= Activity =
Rewrite every line of text in the records below as a Markdown table with the columns Row and Line, numbering the rows and omitting any blank lines. Leave the pictures out of the table.

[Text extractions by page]
====

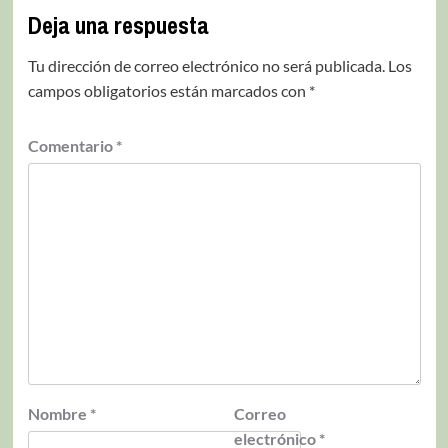
Deja una respuesta
Tu dirección de correo electrónico no será publicada.
Los
campos obligatorios están marcados con
*
Comentario
*
Nombre
*
Correo
electrónico
*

====

= Expected answer =
| Row | Line |
|---|---|
| 1 | Deja una respuesta |
| 2 | Tu dirección de correo electrónico no será publicada. |
| 3 | Los |
| 4 | campos obligatorios están marcados con |
| 5 | * |
| 6 | Comentario |
| 7 | * |
| 8 | Nombre |
| 9 | * |
| 10 | Correo |
| 11 | electrónico |
| 12 | * |